Huffman coding

Huffman coding is a greedy algorithm for constructing optimal prefix-free codes, developed by David A. Huffman in 1952 while he was a graduate student at MIT. Given a set of symbols and their frequencies, Huffman's algorithm produces a variable-length code that minimizes the expected code length. For sources with known symbol probabilities, the expected length of a Huffman code is within one bit of the Shannon entropy — the theoretical lower bound established by the source coding theorem.

The algorithm works by repeatedly combining the two least probable symbols into a composite symbol, building a binary tree from the leaves upward. More frequent symbols get shorter codes; less frequent symbols get longer codes.
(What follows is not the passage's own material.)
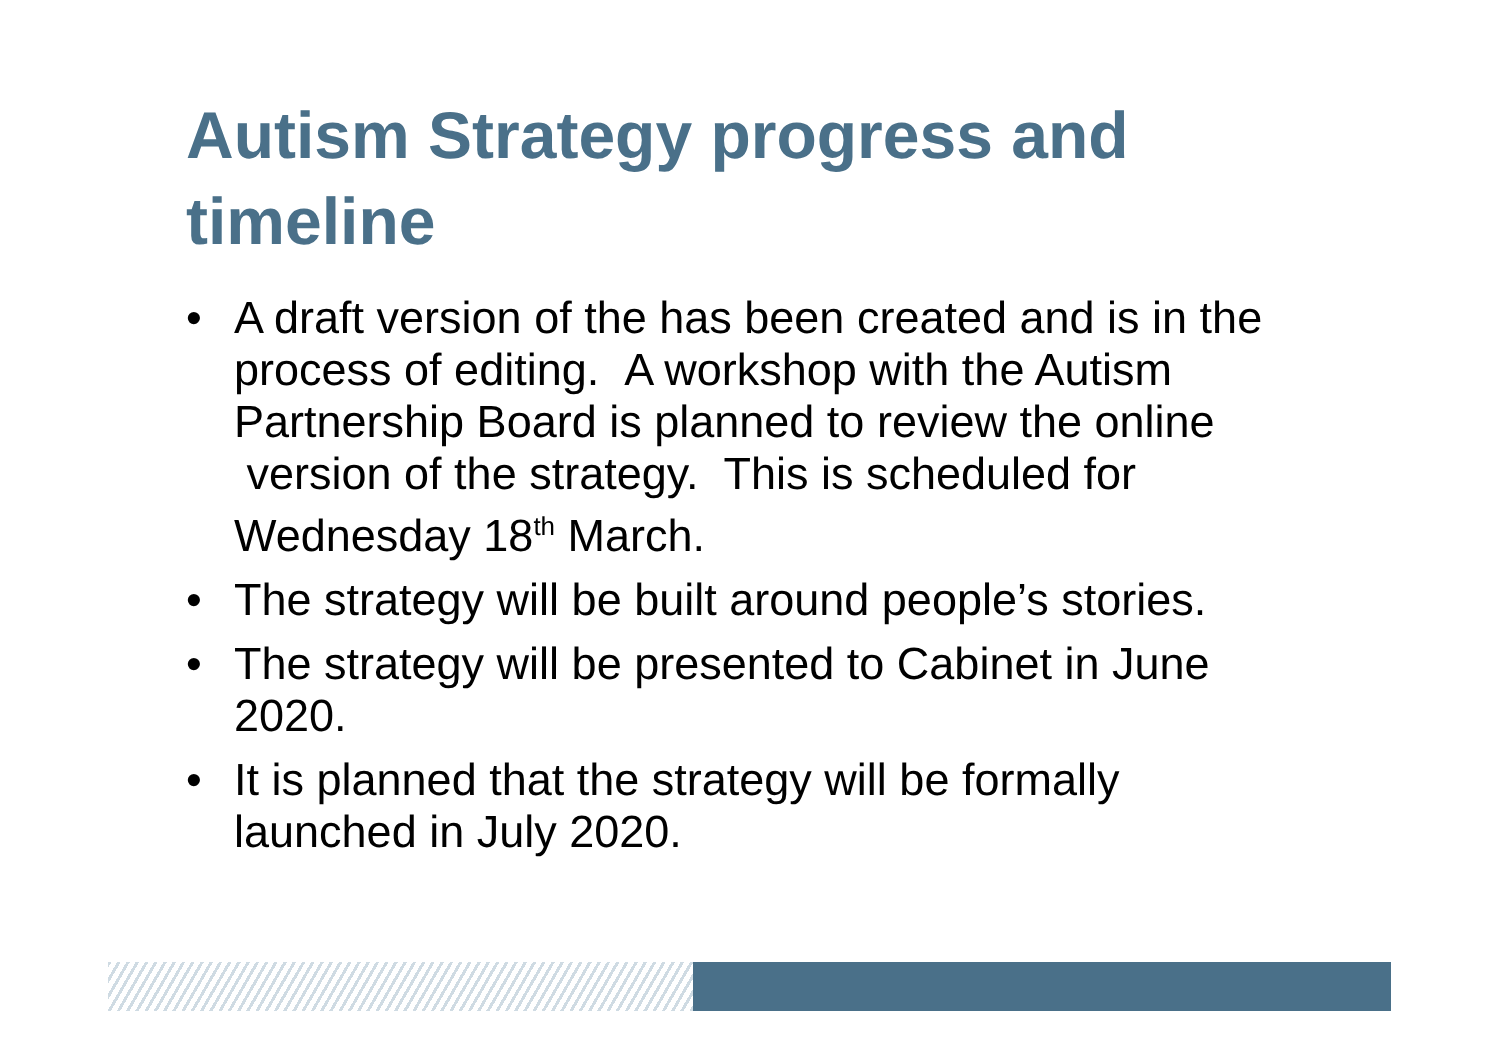Autism Strategy progress and timeline
• A draft version of the has been created and is in the process of editing. A workshop with the Autism Partnership Board is planned to review the online version of the strategy. This is scheduled for Wednesday 18<sup>th</sup> March.
• The strategy will be built around people’s stories.
• The strategy will be presented to Cabinet in June 2020.
• It is planned that the strategy will be formally launched in July 2020.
The resulting code is prefix-free: no code word is the prefix of any other, which guarantees unambiguous decoding without delimiter symbols.

Huffman coding is optimal among codes that assign integer-length codewords to individual symbols. However, it is not globally optimal: arithmetic coding and range coding can achieve expected lengths arbitrarily close to entropy by encoding entire sequences rather than individual symbols. Huffman coding remains ubiquitous in practice — it appears in DEFLATE (ZIP, gzip), JPEG, MP3, and countless other formats — because its simplicity and speed often outweigh the marginal compression gains of more sophisticated methods.